Alain’s pedagogical reflection is notably exposed in his About education, collected and published for the first time in 1932.

It is animated by a deep rationalism and all the effort of the philosopher aims to promote in each of us the exercise of free judgment. “There is no thought except in a free man,” he writes, “in a man who has promised nothing, who withdraws, who becomes solitary, who does not concern himself with pleasing or displeasing. The big business is to preserve the autonomy of “spiritual power”, the one that founds and makes possible human dignity, against “temporal powers”. “The individual who thinks against the society that sleeps, that is eternal history,” he wrote.

Education should teach people to judge well, and this requires overcoming the false perceptions of the imagination or of accepted opinion (“To think is to say no”, writes Alain), the forces of the passions (“Desire is lazy ”and“ To really want is to want what one does not want ”) and all tyrannies (“ The mind must never obedience ”).

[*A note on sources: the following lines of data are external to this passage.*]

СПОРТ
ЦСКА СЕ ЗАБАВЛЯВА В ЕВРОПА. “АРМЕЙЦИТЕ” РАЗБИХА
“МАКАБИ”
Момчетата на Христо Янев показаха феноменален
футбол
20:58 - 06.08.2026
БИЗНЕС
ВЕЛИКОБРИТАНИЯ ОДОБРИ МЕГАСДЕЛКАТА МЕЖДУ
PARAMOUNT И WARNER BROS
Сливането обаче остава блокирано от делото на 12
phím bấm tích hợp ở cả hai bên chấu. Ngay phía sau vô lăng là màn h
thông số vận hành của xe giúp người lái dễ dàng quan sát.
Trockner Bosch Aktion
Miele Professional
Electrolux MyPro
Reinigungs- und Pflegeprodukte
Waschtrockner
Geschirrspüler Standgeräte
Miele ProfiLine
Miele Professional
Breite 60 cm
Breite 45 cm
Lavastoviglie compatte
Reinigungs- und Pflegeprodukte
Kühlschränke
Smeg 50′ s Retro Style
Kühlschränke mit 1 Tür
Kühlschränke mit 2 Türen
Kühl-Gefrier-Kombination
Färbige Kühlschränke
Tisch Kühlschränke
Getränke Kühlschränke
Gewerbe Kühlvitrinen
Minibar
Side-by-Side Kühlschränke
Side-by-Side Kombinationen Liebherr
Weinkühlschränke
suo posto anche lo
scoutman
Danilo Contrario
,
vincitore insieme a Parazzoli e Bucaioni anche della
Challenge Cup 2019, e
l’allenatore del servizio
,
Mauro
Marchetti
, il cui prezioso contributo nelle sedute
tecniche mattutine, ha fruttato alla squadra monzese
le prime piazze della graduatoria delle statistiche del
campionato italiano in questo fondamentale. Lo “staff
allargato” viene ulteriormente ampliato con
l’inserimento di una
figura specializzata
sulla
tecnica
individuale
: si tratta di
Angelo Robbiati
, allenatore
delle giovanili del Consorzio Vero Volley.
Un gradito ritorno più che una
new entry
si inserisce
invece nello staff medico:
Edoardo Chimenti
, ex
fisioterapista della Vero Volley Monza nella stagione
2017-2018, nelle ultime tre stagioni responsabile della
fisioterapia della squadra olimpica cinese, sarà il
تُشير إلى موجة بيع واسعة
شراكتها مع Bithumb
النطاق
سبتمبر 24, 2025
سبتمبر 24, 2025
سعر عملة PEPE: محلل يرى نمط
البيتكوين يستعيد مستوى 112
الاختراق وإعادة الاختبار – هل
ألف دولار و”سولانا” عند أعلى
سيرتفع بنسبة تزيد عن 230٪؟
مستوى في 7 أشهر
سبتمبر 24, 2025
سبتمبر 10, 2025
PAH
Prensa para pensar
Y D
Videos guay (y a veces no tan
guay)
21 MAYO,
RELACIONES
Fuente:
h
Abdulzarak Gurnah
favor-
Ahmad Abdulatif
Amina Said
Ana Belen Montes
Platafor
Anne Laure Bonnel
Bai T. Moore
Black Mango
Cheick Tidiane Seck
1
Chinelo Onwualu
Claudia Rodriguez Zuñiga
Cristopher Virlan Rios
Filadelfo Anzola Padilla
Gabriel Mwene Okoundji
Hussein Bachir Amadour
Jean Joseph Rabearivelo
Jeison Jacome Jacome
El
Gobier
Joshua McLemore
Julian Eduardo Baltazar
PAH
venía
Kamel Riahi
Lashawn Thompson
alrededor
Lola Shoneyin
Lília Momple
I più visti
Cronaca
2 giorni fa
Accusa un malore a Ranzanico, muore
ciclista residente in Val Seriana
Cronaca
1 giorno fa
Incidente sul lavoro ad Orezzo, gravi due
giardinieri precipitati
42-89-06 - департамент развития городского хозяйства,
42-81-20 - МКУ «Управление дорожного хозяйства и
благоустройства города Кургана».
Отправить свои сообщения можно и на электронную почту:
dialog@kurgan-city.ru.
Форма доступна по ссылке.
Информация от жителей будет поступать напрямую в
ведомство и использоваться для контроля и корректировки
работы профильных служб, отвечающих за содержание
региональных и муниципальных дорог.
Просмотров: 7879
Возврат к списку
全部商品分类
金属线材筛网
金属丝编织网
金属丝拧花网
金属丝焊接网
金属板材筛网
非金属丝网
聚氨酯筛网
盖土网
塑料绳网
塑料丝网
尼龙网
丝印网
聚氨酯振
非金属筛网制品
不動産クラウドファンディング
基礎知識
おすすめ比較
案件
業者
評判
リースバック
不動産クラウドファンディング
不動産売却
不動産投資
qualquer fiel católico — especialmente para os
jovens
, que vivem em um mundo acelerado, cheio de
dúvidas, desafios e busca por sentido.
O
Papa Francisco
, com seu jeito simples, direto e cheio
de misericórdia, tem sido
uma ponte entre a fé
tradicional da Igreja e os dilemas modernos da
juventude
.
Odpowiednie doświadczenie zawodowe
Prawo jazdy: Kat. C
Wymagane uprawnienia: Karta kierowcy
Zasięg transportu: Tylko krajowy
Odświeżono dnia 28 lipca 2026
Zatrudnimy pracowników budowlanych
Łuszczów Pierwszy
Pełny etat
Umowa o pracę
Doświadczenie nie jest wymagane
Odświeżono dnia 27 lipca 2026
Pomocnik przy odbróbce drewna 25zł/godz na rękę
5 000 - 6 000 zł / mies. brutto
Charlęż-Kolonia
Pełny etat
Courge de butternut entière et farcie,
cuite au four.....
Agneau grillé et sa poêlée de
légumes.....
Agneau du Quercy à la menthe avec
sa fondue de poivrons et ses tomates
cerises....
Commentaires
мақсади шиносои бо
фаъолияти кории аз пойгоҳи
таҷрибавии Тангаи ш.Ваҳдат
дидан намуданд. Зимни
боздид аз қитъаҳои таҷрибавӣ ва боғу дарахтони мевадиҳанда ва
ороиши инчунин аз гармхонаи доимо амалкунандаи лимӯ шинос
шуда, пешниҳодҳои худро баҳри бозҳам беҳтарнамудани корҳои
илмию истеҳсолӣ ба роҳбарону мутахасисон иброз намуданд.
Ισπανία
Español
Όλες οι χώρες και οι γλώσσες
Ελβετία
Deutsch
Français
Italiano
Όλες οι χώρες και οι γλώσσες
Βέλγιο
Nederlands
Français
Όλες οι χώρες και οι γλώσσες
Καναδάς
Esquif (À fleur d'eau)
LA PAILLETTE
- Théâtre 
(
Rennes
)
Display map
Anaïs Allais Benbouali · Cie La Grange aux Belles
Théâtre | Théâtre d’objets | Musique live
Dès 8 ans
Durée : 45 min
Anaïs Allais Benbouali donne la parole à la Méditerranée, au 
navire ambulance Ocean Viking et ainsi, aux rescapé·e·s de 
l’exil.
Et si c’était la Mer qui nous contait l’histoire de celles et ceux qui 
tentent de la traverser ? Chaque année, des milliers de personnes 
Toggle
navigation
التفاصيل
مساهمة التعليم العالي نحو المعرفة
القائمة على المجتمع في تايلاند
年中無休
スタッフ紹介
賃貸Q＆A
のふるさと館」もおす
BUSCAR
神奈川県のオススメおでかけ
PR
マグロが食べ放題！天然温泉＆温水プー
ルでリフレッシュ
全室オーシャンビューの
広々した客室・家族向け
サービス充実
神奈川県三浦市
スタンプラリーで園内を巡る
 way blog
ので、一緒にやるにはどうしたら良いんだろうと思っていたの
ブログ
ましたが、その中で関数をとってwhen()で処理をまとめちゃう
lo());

But the school also operates according to its own logic because it is aimed at new minds. It is precisely its precise mission to train them and to “force them to think”.

However, Alain has a particular idea of ​​childhood. Childhood is indeed for him the moment when the mind still confuses the possible and the impossible, the real and the dream, it is a state which maintains a magical relationship to a world which would be inhabited by wills that are in turn benevolent. and malicious. Against this myth of “Aladdin’s lamp”, the school brings out childhood, magical thought, by discovering the resistance of the object and the real; it teaches the law of effort and will. Alain writes: “Schoolwork is a test for character. Whether spelling, versioning or calculating, it’s about overcoming the mood, it’s about learning to want […] Examinations are exercises of will. And in this they are beautiful and good. “

The defense of this altogether traditional conception of the school, of an education and a pedagogy based on work, rigor, effort and will, is deployed in Alain in parallel to a fierce criticism of new pedagogies. focusing on the picturesque, the attractive, the interesting, the pleasant: “Rocking is not educating”, writes Alain.

This difficult work that education must accomplish can however be based on a powerful spring in that childhood aspires to this exit from childhood to which school invites it. The child wants to be the adult, assures Alain, to the point of despising the adult who makes the child. From there, the whole art of the educator is to nurture this ambition of the child by proposing models to his admiration. The art of the educator is also that of graduating the stages by offering the child trials that he can overcome and victories which will in themselves be their own reward.

This pedagogy is therefore also based on a philosophy of childhood which defines it less in terms of what it is than in terms of what it should allow the advent. At the injunction of so many people who claim that we must know the child in order to teach him, Alain replies that it is also and even a lot by teaching him that we will know him, and that it is precisely by teaching him to sing that we will know if he is a musician.